_Tu tarea_
Responde a las siguientes preguntas con la información del fragmento sobre Danny DeVito.
1. ¿En qué calle de San Francisco quiere rodar su próxima película?
2. ¿Con qué película debutó como director y en qué año?
3. ¿Qué actor interpretó a Jimmy Hoffa en la película de 1992?

_Fragmento citado_
────────────────────────────────────────

Danny DeVito prepara su regreso detrás de las cámaras después de 23 años alejado de la dirección cinematográfica. El actor, productor y cineasta, que cumplió 81 años, quiere rodar “McTeague”, adaptación de la novela de Frank Norris publicada en 1899, un ambicioso proyecto que podría convertirse en su primera película como director desde “Duplex” (2003). Danny DeVito ha confirmado que trabaja actualmente en el desarrollo del filme y que pretende rodarlo en San Francisco, especialmente en la histórica calle Polk Street, donde transcurre buena parte de la historia.
“Siempre he intentado hacer esta película. Estoy en medio de intentar ponerla en marcha”, ha declarado el cineasta en una entrevista con SFGATE, donde definió la novela como un libro “poderoso, poderoso”. El proyecto, por sus dimensiones y coste, no parece sencillo, pero Danny DeVito estaría intentando reunir personalmente la financiación para sacar adelante una película que considera una deuda pendiente.
Aunque hoy muchos recuerdan a Danny DeVito principalmente como actor —el inolvidable Louie De Palma de Taxi, el Frank Reynolds de Colgados en Filadelfia o uno de los secundarios más carismáticos de Hollywood—, hubo una época en la que detrás de la cámara era uno de los directores más singulares del cine estadounidense.
Su especialidad eran las comedias negras, historias donde la risa aparecía acompañada de una sonrisa incómoda y una dosis generosa de mala leche. Danny DeVito no hacía humor blanco precisamente: sus películas tenían personajes miserables, matrimonios al borde del apocalipsis y situaciones donde la humanidad quedaba retratada con bastante menos glamour que una alfombra roja.
Su debut como director llegó con Tira a mamá del tren (1987), una comedia criminal protagonizada por él mismo junto a Billy Crystal que ya mostraba su gusto por los personajes excéntricos y los ambientes incómodos.
Después llegó una de sus obras más recordadas, La guerra de los Rose (1989), una salvaje sátira sobre el divorcio protagonizada por Michael Douglas y Kathleen Turner. La película convertía una separación matrimonial en una auténtica guerra civil doméstica con muebles volando y orgullo herido por todas partes.
En 1992 sorprendió con Hoffa, ambicioso biopic sobre el líder sindical Jimmy Hoffa interpretado por Jack Nicholson. Un cambio de registro que demostraba que Danny DeVito no estaba limitado a la comedia negra.

────────────────────────────────────────

_Datos de entrada_
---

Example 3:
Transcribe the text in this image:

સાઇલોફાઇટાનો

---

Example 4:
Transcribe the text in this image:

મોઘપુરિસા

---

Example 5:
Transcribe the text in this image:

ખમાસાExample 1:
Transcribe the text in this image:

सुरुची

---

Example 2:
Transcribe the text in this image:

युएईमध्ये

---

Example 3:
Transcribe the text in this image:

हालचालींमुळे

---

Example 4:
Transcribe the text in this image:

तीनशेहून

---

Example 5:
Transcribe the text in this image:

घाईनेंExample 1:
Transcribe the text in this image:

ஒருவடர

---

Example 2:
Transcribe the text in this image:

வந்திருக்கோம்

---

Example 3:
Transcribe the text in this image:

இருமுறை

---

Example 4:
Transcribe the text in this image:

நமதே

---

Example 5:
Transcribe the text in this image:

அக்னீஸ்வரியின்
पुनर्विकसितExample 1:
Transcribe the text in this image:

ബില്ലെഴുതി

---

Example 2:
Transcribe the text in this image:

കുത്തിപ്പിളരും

────────────────────────────────────────

_Respuesta esperada_
1. En Polk Street.
2. Con Tira a mamá del tren, en 1987.
3. Jack Nicholson.